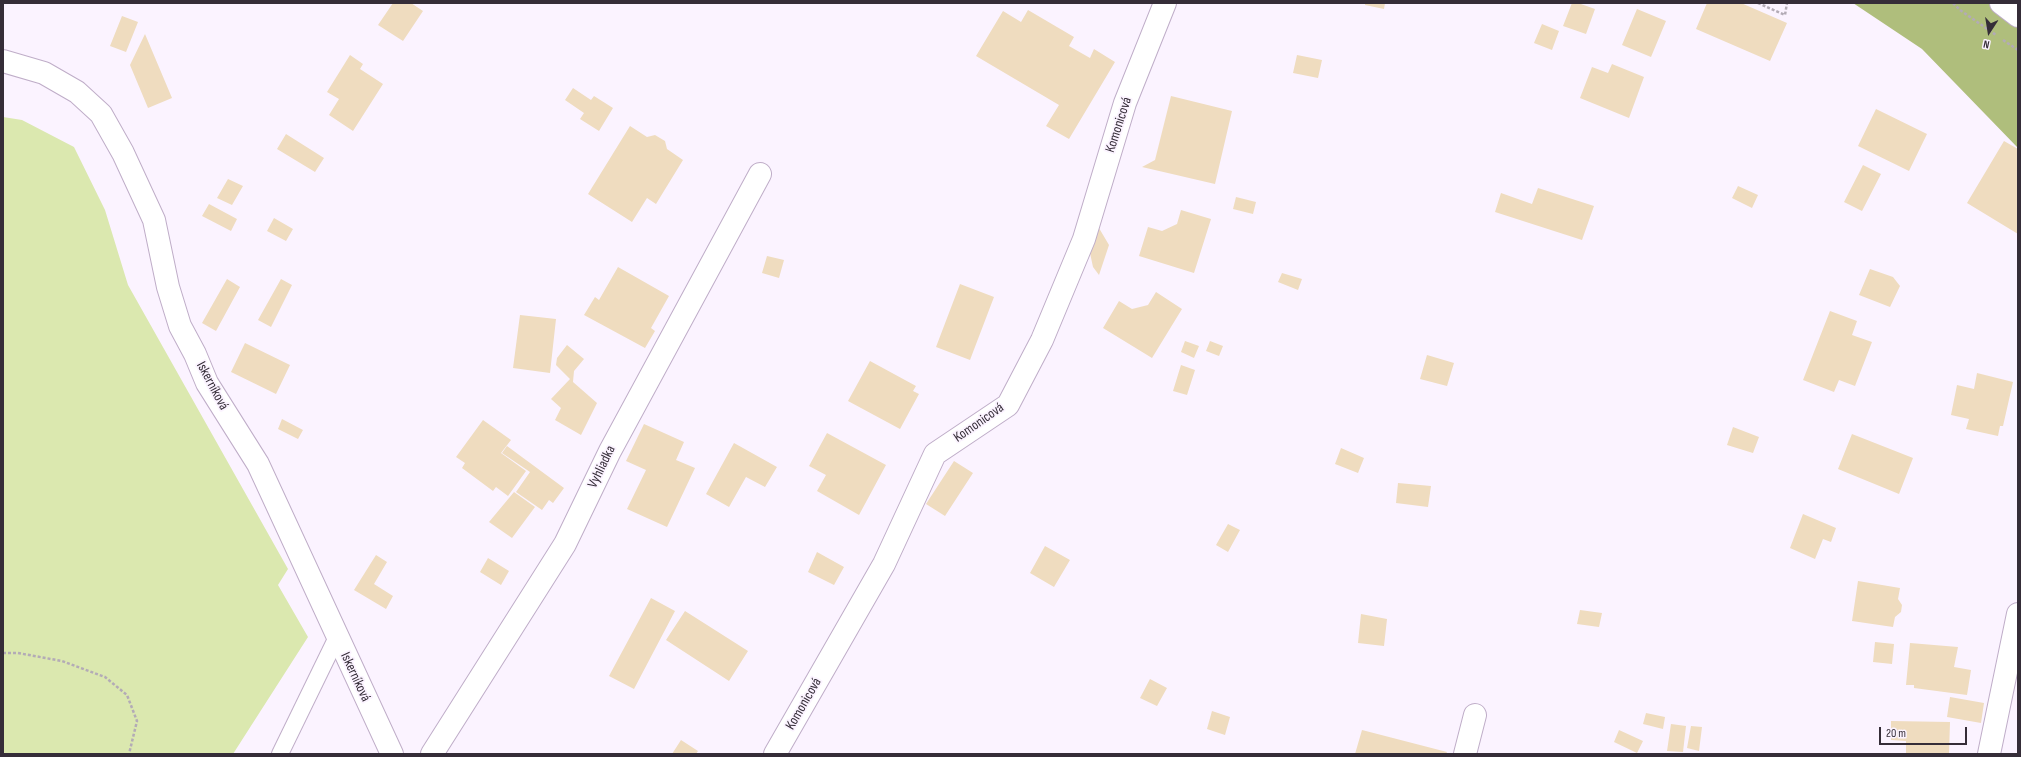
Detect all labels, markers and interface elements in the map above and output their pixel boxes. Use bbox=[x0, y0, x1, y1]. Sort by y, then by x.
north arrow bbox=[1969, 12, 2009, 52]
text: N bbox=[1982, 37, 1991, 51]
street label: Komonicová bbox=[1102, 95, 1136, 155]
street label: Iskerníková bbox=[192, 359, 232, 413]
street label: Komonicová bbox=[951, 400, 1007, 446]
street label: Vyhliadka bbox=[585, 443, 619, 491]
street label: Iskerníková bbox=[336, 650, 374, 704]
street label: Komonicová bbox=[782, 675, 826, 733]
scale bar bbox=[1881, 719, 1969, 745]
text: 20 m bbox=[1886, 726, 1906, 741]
+++++
EXERCISE AIM -> Please restate the whole listing exactly, without any of its pictures.

YOUR SOLUTION ->
Detect all labels, markers and interface elements in the map above and output their pixel boxes. Use bbox=[x0, y0, x1, y1]. Sort by y, then by x.
north arrow bbox=[1969, 12, 2009, 52]
text: N bbox=[1982, 37, 1991, 51]
street label: Komonicová bbox=[1102, 95, 1136, 155]
street label: Iskerníková bbox=[192, 359, 232, 413]
street label: Komonicová bbox=[951, 400, 1007, 446]
street label: Vyhliadka bbox=[585, 443, 619, 491]
street label: Iskerníková bbox=[336, 650, 374, 704]
street label: Komonicová bbox=[782, 675, 826, 733]
scale bar bbox=[1881, 719, 1969, 745]
text: 20 m bbox=[1886, 726, 1906, 741]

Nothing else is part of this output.